[[ Data for review, beginning ]]
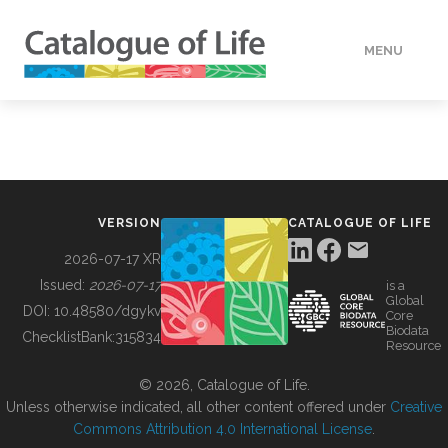
MENU
DATA
HOW TO
VERSION
CATALOGUE OF LIFE
TOOLS
2026-07-17 XR
Issued:
2026-07-17
is a
Global
BUILDING COL
DOI:
10.48580/dgykv
Core
Biodata
ChecklistBank:
315834
Resource
ABOUT
© 2026, Catalogue of Life.
Unless otherwise indicated, all other content offered under
Creative
Commons Attribution 4.0 International License
.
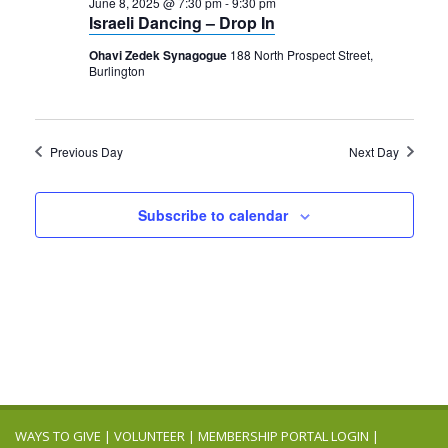
2025
June 8, 2025 @ 7:30 pm
-
9:30 pm
Navigation
Israeli Dancing – Drop In
Ohavi Zedek Synagogue
188 North Prospect Street,
Burlington
Previous Day
Next Day
Subscribe to calendar
WAYS TO GIVE
|
VOLUNTEER
|
MEMBERSHIP PORTAL LOGIN
|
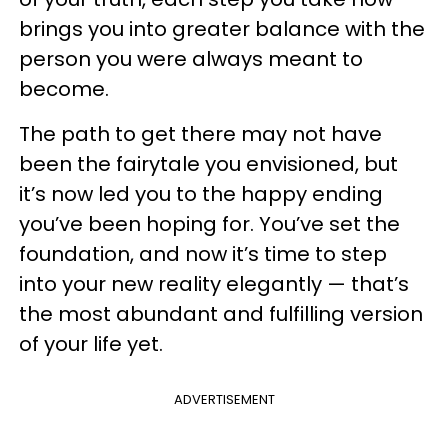
brings you into greater balance with the
person you were always meant to
become.
The path to get there may not have
been the fairytale you envisioned, but
it’s now led you to the happy ending
you’ve been hoping for. You’ve set the
foundation, and now it’s time to step
into your new reality elegantly — that’s
the most abundant and fulfilling version
of your life yet.
ADVERTISEMENT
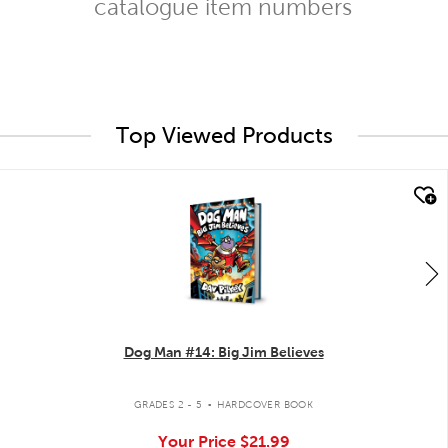
catalogue item numbers
Top Viewed Products
quick look
Dog Man #14: Big Jim Believes
.
GRADES 2 - 5
HARDCOVER BOOK
Your Price
$21.99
[[ Data for review, end ]]
#### Your assignment:
Look through the records above and please copy every line in which the string "been" occurs.

#### Answer box:
been the fairytale you envisioned, but
you’ve been hoping for. You’ve set the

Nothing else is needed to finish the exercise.